→ **CONSIGNE**
Mettez à jour l'extrait sur la grève à la SEEG : recopiez le passage qui commence par « Le coup de la » et se poursuit jusqu'à « d’intimidation recherchée ? », en remplaçant « syndicalistes » par « délégués syndicaux ».

Le coup de la libération va-t-il progressivement se muer en véritable coup de force contre les libertés fondamentales reconnus à tous nos concitoyens dans ce pays ? Il y a tout lieu de le redouter, avec le traitement à la limite de la torture morale et de l’humiliation, infligé à une dizaine de syndicalistes de la SEEG qui portaient la voix de leurs collègues en revendiquant le paiement du 13ème mois par l’entreprise toujours pas correcte…A leur libération du B2, tous les agents ou presque se sont fait un covo en guise de solidarité avant de déposer un préavis de grève à leur direction générale, le 11 décembre 2023 dernier. Et si les méthodes d’un temps qu’on croyait révolu, réactivées par la direction générale de la contre ingérence et de la sécurité militaire (B2), produisaient à terme, l’inverse des effets d’intimidation recherchée ?
En dépit du mea culpa d’une frange d’employés qui n’auraient jamais craché sur le 13ème mois de rémunération usuelle, il est à craindre que la manière dont les 7 syndicalistes, femme et hommes responsables de familles, qui ne peuvent être comparés à des étudiants francevillois brimés en 1988 pendant le parti unique, ne finisse par incliner leurs collègues des autres structures syndicales entendant porter les mêmes revendications sociales, à se braquer. Le président du CTRI, sous le couvert de l’Etat d’exception qui laisse tranquilles et en liberté tant de fossoyeurs de ce pays meurtri, ne pouvant enfermer au B2, ou les débaucher de leurs activités qui pourraient aussi être privées, tous les leaders syndicalistes de ce pays. Bien sûr, beaucoup de leurs prédécesseurs ont été mis dans…la sauce passablement savoureuse des nouvelles institutions de la transition. Et ne peuvent que la boucler aujourd’hui.
Mais pour la masse des syndiqués, rien n’a encore véritablement changé du point de vue social. Et tant qu’on en restera là, toutes les intimidations militaires ne sauraient avoir que des effets très limités sur eux. Surtout quand l’opinion nationale s’aperçoit que, selon que tu seras plus ou moins impliqué dans l’ancien régime Bongo-PDG qui a décidément la peau dure, tu peux, sans rien risquer du Procureur ou des services de renseignements comme le B2, alléguer ou injurier comme tu veux le sémillant général… Sinon Patience Dabany, très en verve dans les réseaux sociaux cette semaine qui s’achève, n’aurait plus ses cheveux, ou son tissage sur la tête. Et que dire de toutes ces gens, personnalités connues et identifiables sur les réseaux sociaux, qui s’acharnent sur le CTRI et menacent l’unité du pays alors qu’ils ont bien plus de moyens de le faire que les syndicalistes n’ont la possibilité de plonger le pays dans le noir.

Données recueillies
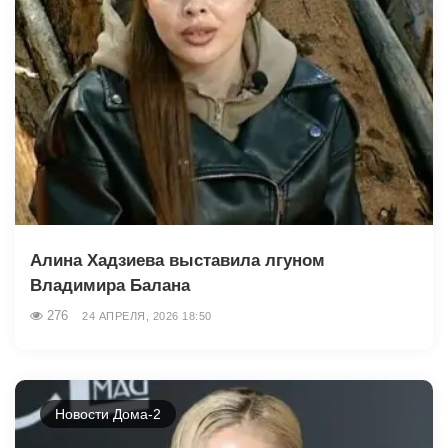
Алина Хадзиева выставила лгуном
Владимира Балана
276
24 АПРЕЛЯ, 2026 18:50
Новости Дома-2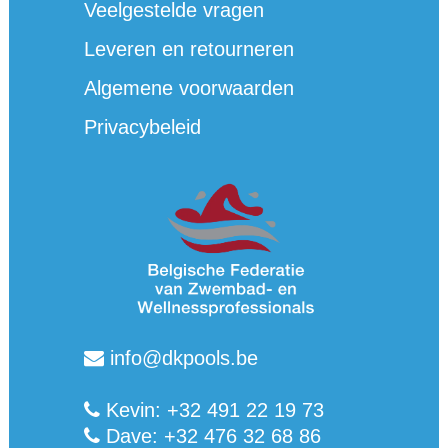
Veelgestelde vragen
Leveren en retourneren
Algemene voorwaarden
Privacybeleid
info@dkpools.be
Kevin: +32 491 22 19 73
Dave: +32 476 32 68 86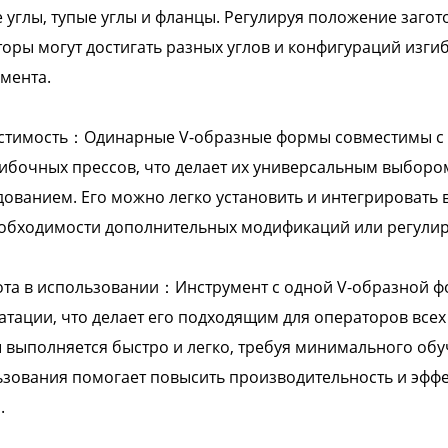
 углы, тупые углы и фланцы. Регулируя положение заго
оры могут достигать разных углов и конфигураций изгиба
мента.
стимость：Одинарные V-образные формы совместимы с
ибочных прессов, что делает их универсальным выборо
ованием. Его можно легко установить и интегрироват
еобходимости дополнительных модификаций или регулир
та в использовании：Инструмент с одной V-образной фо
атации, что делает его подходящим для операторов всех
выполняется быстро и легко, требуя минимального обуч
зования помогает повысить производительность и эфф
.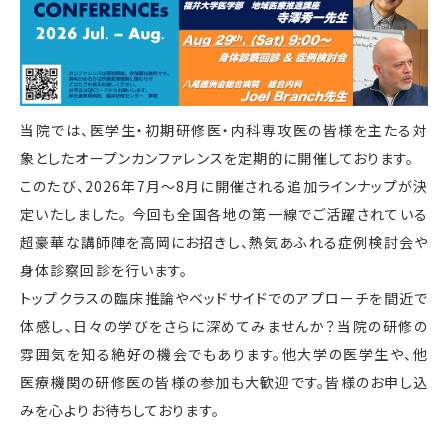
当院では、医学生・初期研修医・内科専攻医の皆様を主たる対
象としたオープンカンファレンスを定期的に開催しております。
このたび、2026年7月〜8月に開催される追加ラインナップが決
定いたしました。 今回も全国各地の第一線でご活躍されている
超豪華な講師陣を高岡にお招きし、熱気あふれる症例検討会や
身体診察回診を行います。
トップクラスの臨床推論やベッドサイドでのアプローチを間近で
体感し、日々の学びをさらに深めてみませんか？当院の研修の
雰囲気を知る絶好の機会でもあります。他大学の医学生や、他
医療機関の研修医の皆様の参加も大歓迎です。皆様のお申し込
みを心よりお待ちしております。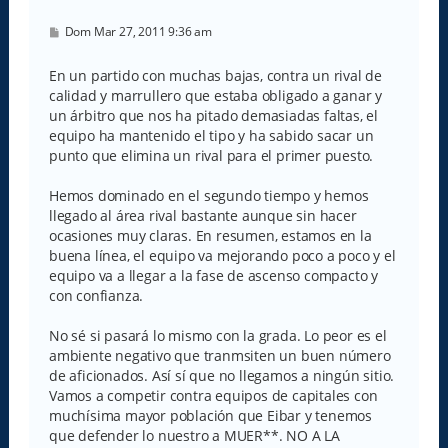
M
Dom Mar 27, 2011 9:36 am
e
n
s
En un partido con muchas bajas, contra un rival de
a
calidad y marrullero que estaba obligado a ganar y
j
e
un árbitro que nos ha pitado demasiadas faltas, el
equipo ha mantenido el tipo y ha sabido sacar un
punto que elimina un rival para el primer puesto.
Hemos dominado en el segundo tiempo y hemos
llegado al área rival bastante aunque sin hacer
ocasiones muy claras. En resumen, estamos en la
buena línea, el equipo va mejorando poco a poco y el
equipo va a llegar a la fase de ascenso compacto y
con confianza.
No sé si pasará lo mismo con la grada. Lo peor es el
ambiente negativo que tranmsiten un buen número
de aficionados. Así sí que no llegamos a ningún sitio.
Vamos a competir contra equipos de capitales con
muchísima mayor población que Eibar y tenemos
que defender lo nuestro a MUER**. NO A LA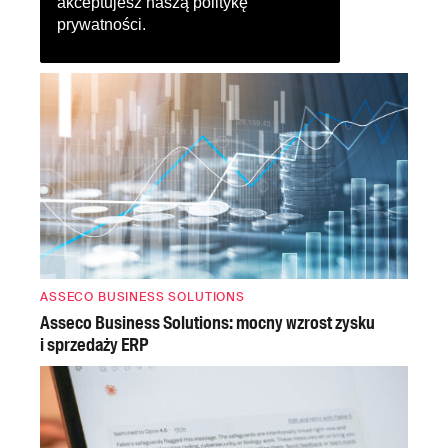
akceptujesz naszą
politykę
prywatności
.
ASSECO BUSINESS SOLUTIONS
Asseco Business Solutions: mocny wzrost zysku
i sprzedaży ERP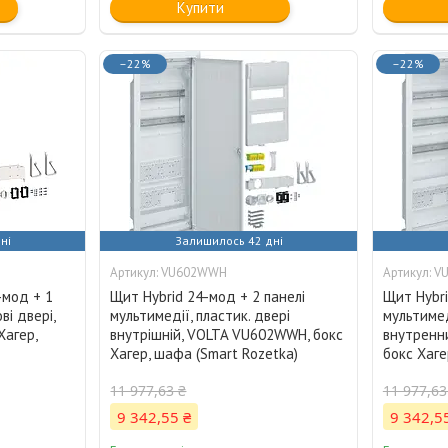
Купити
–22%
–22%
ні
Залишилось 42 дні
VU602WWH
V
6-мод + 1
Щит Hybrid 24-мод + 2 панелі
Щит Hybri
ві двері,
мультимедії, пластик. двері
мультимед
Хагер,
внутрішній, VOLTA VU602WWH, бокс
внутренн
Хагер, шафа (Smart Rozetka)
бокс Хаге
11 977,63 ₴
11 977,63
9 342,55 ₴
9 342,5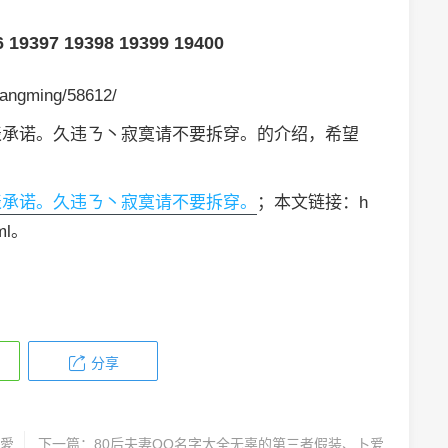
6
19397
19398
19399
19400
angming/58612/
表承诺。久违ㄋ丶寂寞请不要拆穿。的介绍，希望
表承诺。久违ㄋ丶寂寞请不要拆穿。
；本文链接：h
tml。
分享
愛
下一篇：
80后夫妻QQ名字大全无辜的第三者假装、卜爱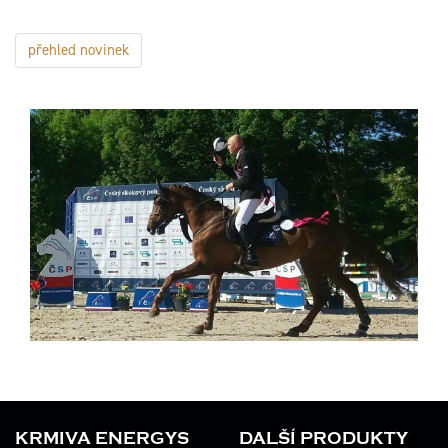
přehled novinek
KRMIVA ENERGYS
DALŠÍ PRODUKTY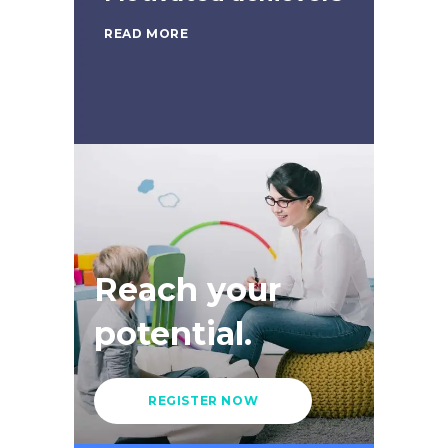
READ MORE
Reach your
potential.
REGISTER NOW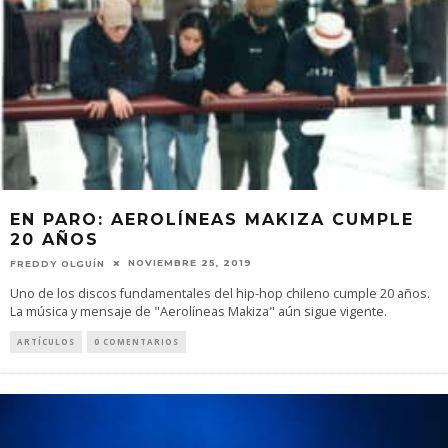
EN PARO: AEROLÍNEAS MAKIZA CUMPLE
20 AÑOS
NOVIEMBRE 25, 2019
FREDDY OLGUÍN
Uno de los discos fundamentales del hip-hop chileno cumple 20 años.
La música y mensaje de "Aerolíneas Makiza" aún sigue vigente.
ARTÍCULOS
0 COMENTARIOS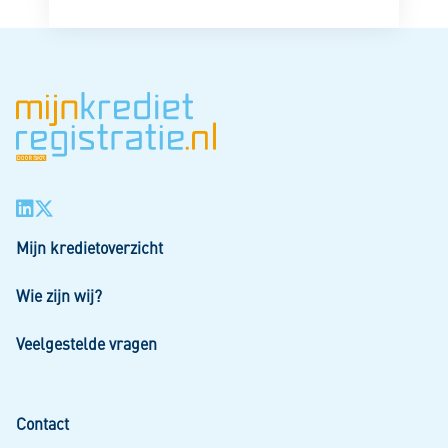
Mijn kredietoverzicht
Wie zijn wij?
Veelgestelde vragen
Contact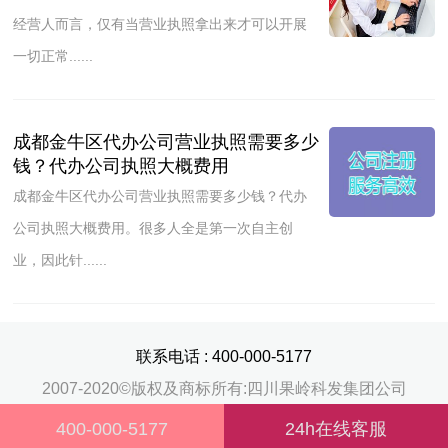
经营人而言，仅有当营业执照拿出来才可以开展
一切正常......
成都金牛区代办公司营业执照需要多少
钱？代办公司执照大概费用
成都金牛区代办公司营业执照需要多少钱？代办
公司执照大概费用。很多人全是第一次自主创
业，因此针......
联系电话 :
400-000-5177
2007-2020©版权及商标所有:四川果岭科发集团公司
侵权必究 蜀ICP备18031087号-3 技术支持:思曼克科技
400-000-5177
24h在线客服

→ **RÉPONSE ATTENDUE**
Le coup de la libération va-t-il progressivement se muer en véritable coup de force contre les libertés fondamentales reconnus à tous nos concitoyens dans ce pays ? Il y a tout lieu de le redouter, avec le traitement à la limite de la torture morale et de l’humiliation, infligé à une dizaine de délégués syndicaux de la SEEG qui portaient la voix de leurs collègues en revendiquant le paiement du 13ème mois par l’entreprise toujours pas correcte…A leur libération du B2, tous les agents ou presque se sont fait un covo en guise de solidarité avant de déposer un préavis de grève à leur direction générale, le 11 décembre 2023 dernier. Et si les méthodes d’un temps qu’on croyait révolu, réactivées par la direction générale de la contre ingérence et de la sécurité militaire (B2), produisaient à terme, l’inverse des effets d’intimidation recherchée ?